Trecho do texto:
____________________
A China enfrenta um processo de redução de crescimento, com o fim dos índices de dois dígitos do PIB. A crise econômica mundial começa a afetar o modelo baseado na exploração intensiva de trabalhadores com baixos salários e nas exportações.

O governo chinês tentou “saltar” a crise econômica injetando US$ 586 bilhões na economia e abrindo os cofres dos bancos estatais para crédito a juros baixos a partir de 2008 para incentivar o consumo interno. Com isto, o PIB foi mantido em torno de 10%, mas a partir de 2011, começou a sofrer quedas sucessivas, chegando a 7,6% em 2013. Hoje, os pesados investimentos estatais não conseguem mais sustentar o crescimento e muitos problemas se acumulam.

O dinheiro em circulação cresceu até alcançar US$ 15,6 trilhões em 2012, quase o dobro do PIB, de US$ 8,3 trilhões (nos EUA, paraíso do mercado financeiro, é a metade). Os investimentos na construção civil puxaram a economia, mas causaram uma “bolha” imobiliária com milhares de habitações sem compradores, embora o preço de imóveis novos tenha subido 14,7% em relação a 2012. As prefeituras incharam a “bolha” com a construção de empreendimentos de luxo em sociedade com empresas privadas. O resultado é uma dívida municipal conjunta de US$ 1,7 trilhão em 2010, um valor maior que o PIB da Rússia naquele ano. Outro setor que se aproveitou dos juros bancários baixos foi o das empresas estatais, que em 2011 eram quase 145 mil com um patrimônio de US$ 14 trilhões. Estas aumentaram a produção indiscriminadamente para alcançar as metas do PIB, gerando superprodução de aço, cimento, carvão, entre outros. A produção de aço aumentou dez vezes em 12 anos e os empresários queixam-se da queda da taxa de lucro devido ao excesso de capacidade produtiva.
____________________
Trechos das entradas:
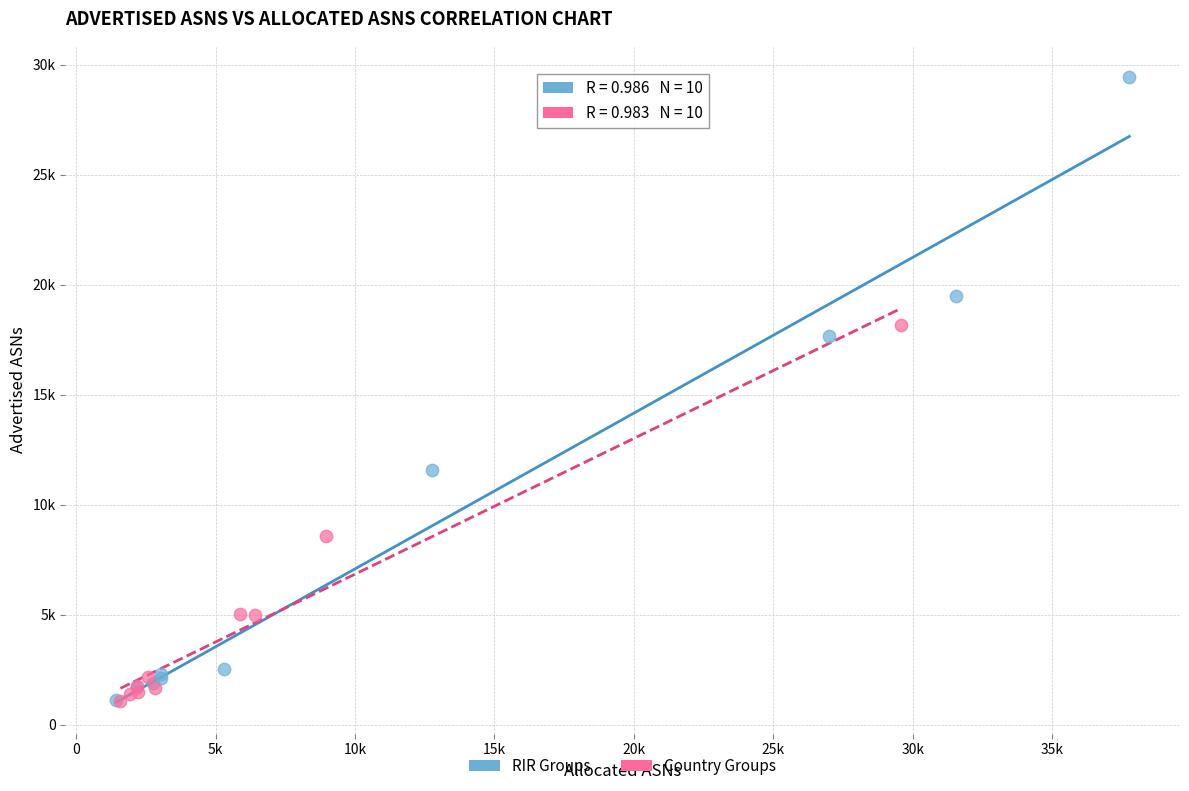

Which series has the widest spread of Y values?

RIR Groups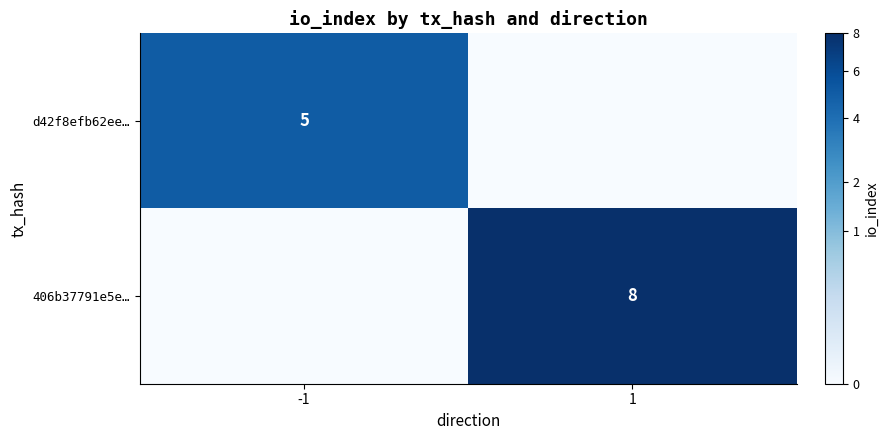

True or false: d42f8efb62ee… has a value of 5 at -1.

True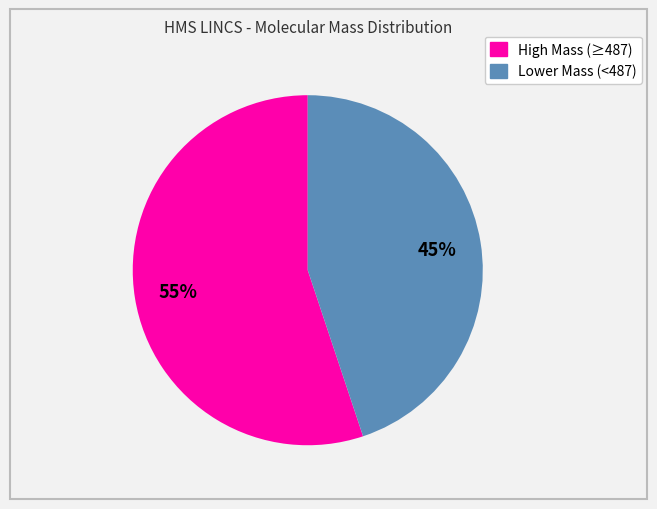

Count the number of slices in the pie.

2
____________________
O que fazer A: De acordo com o texto sobre a economia chinesa, quanto dinheiro o governo chinês injetou na economia para tentar escapar da crise?
O que fazer B: Escreva a continuação do texto sobre a economia chinesa a partir da última frase.
As entradas não têm nenhum papel aqui.

Resposta A: US$ 586 bilhões.

Resposta B:
O resultado é uma economia desequilibrada; enquanto as exportações aumentaram 10,6% no último ano, outros índices econômicos caíram. Um deles é a parcela do consumo interno no PIB que caiu de 4,3% para 2,5% no 2º trimestre de 2013 (PIB de 7,5%). Observa-se, também, a reversão da tendência de valorização do Yuan, de 3% em 2013 para uma desvalorização de 1% nos primeiros meses de 2014, numa tentativa de amenizar os lucros mais baixos das exportadoras.

Os salários aumentam
Por outro lado, os salários da classe trabalhadora em geral e, em particular, dos 269 milhões de trabalhadores migrantes aumentaram. Dois fatores tiveram influência. O primeiro foram as milhares de greves que, embora em ritmo menor, continuam a tirar o sono dos governantes. Segundo a organização China Labour Bulletin (CLB) ocorreram 1171 greves e protestos entre meados de 2011 e o fim de 2013 (números não oficiais incompletos, o governo chinês não fornece esta estatística). Cerca de 40% ocorreram em indústrias, algumas delas muito importantes, como as greves na Honda e outras automobilísticas e na Foxconn, que arrancaram do governo aumentos gerais dos salários mínimos regionais do país.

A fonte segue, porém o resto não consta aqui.